I would not go so far to say that Qualcomm does not care. There is just a finite amount of resources they can throw at BREW while its in its early stages.

I would not go so far to say that Qualcomm does not care. There is just a finite amount of resources they can throw at BREW while its in its early stages.

Well, brew is not the only business of Qualcomm. And if everything is ok for them atm, i do not see why they would want to change something: i dont think they want to restructure the way they develop, and they probably want to keep the full control of what's going on..
/kUfa

Well, brew is not the only business of Qualcomm. And if everything is ok for them atm, i do not see why they would want to change something: i dont think they want to restructure the way they develop, and they probably want to keep the full control of what's going on..
/kUfa

The current toolset provided by qualcom is woefully inadequate, it took them forever to put in some very simple things like sound, and its really badly implemented, as are a lot of other things.
We should have things like device debugging, an emulator rather than an a simulator, better memory tracking tools, code tracing etc
We should not be relying on a win32 app thats running inside another windows app pretending to be a poor mans version of an ARM based phone, its not rocket science, there are many ARM cores availble, with a memory map and access to the firmware a real emulator would be fairly easy to write than the current win32 based simulator,since ARM themsevles have the core, and it does work, actually simulating the hardware is a lot simpler than recoding the API and OS to run on another OS, plus its a lot more useful. But its looking like the current win32 is here to stay.

## DATA EXTRACT
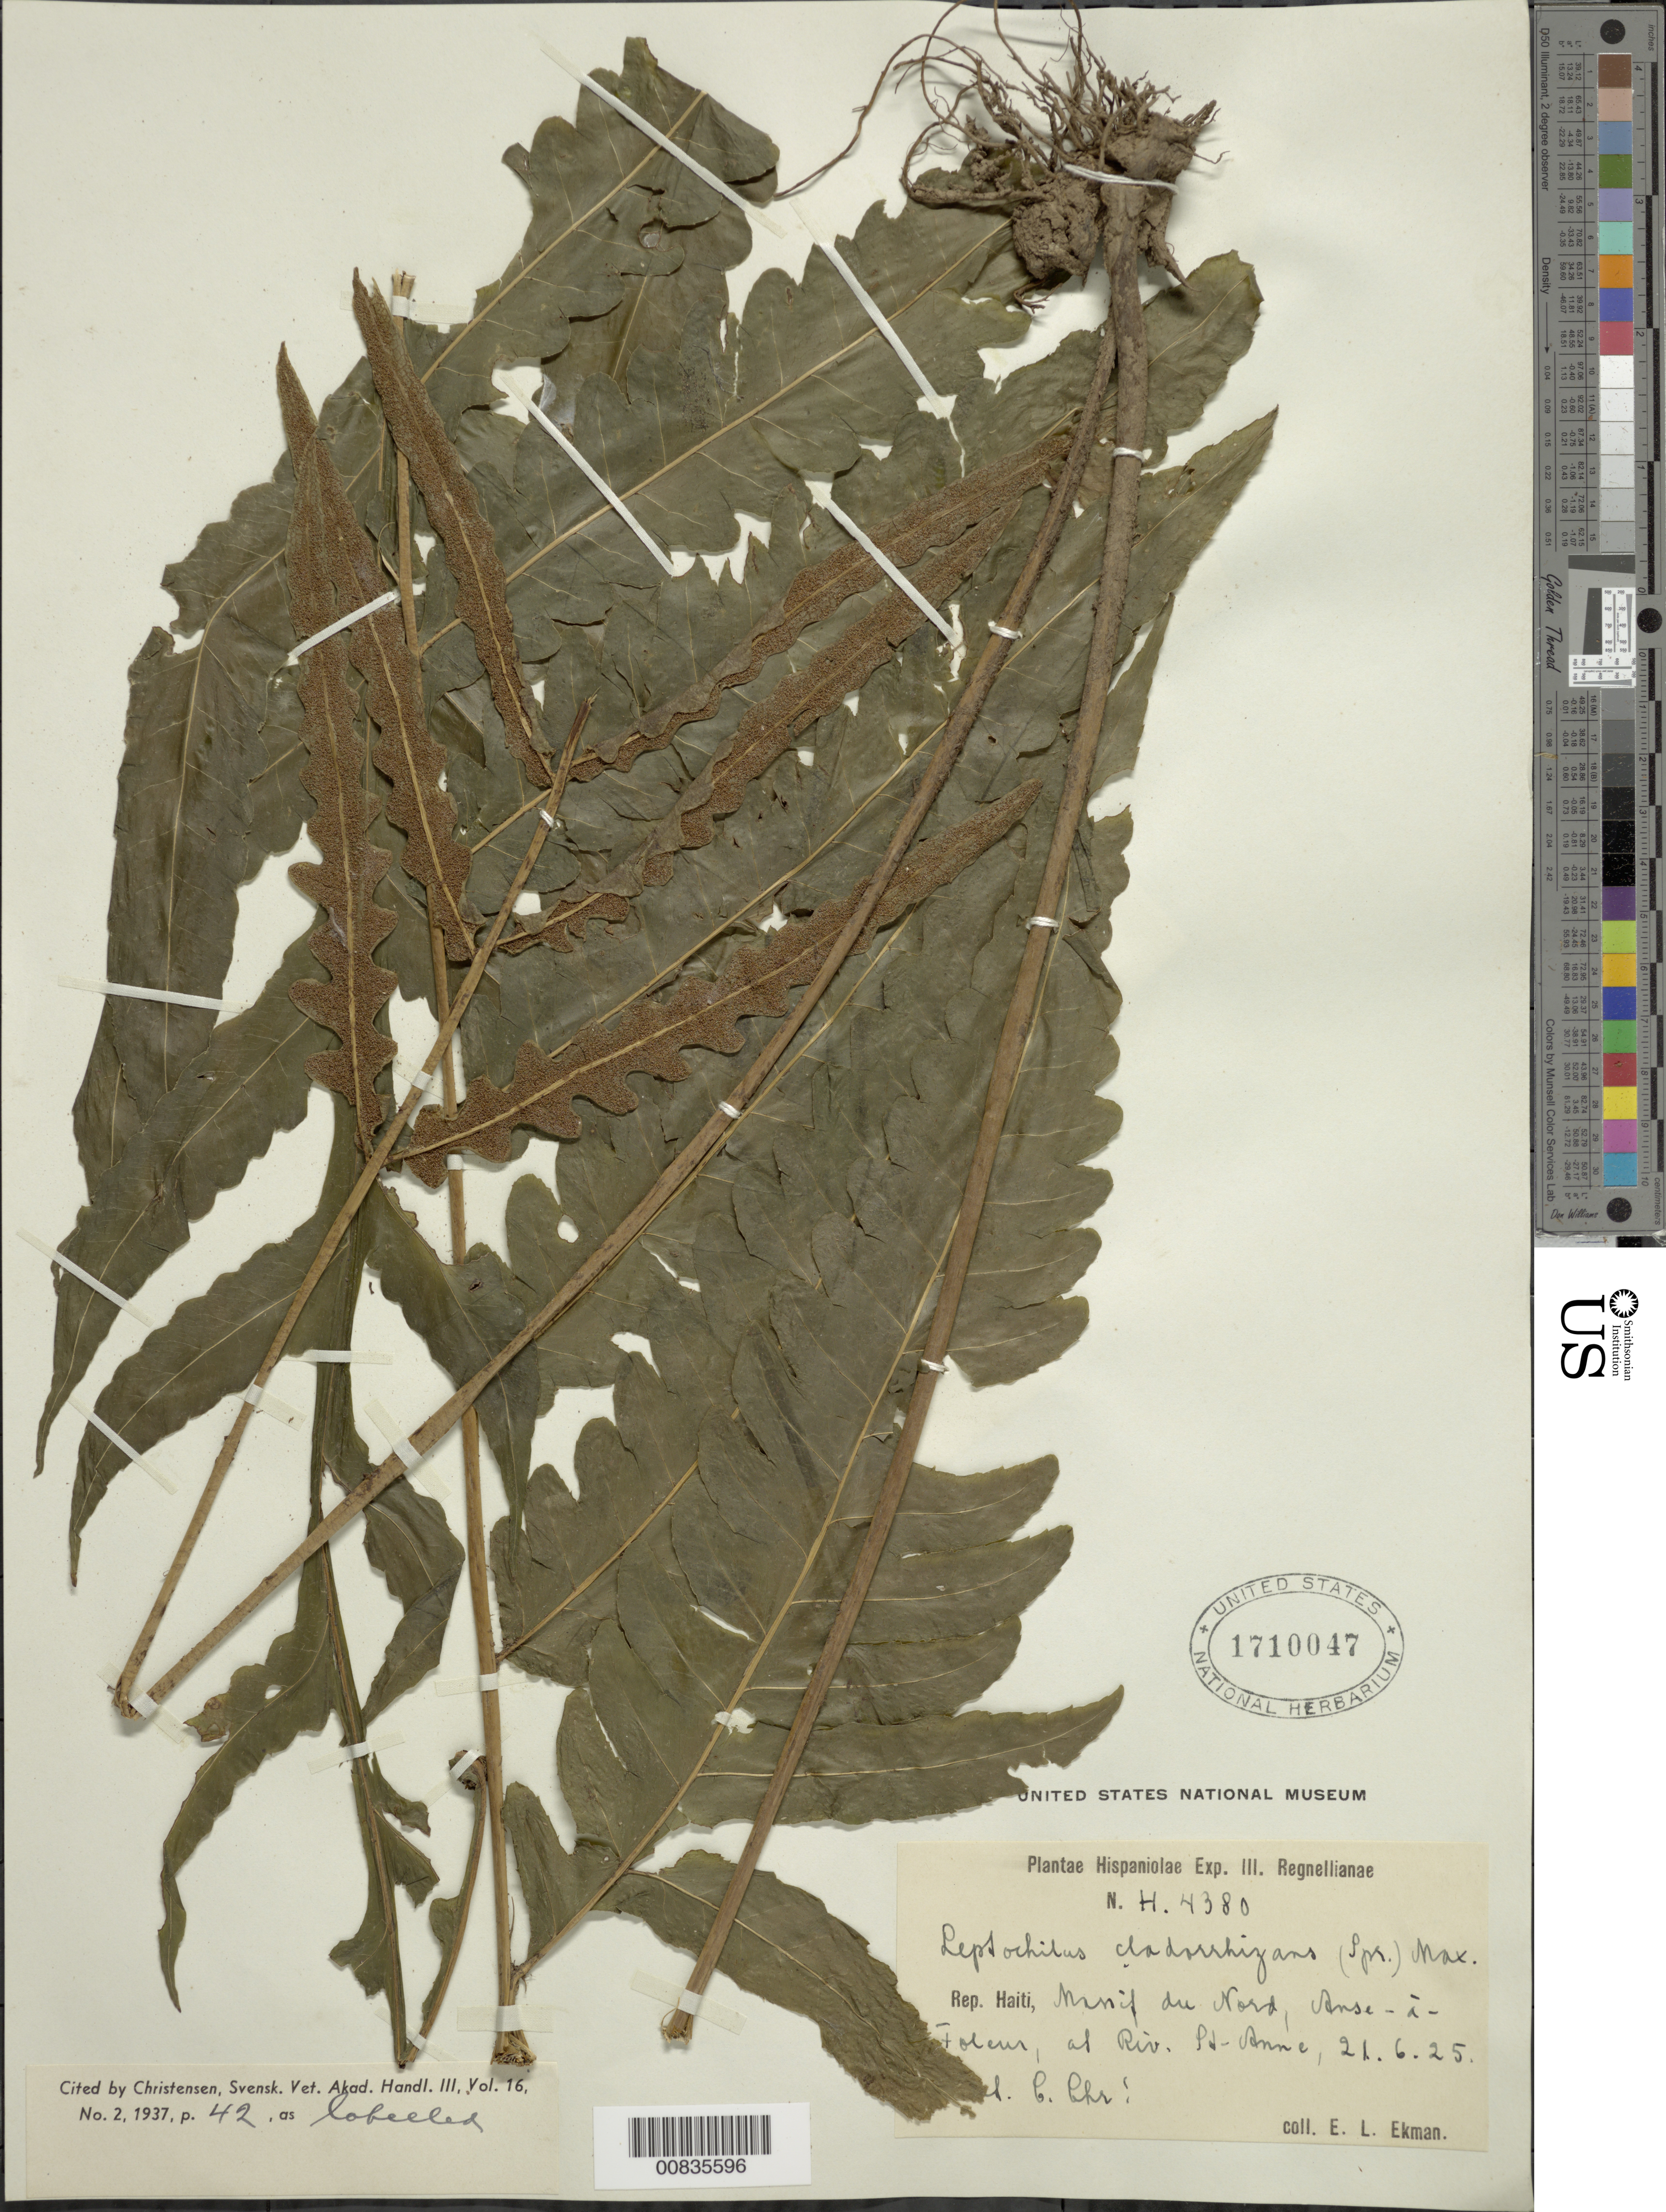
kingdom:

## TASK DESCRIPTION
From the posts about Qualcomm's BREW, copy the passage word for word, starting with "The current toolset" and going on through "here to stay.".

## TASK SOLUTION
The current toolset provided by qualcom is woefully inadequate, it took them forever to put in some very simple things like sound, and its really badly implemented, as are a lot of other things.
We should have things like device debugging, an emulator rather than an a simulator, better memory tracking tools, code tracing etc
We should not be relying on a win32 app thats running inside another windows app pretending to be a poor mans version of an ARM based phone, its not rocket science, there are many ARM cores availble, with a memory map and access to the firmware a real emulator would be fairly easy to write than the current win32 based simulator,since ARM themsevles have the core, and it does work, actually simulating the hardware is a lot simpler than recoding the API and OS to run on another OS, plus its a lot more useful. But its looking like the current win32 is here to stay.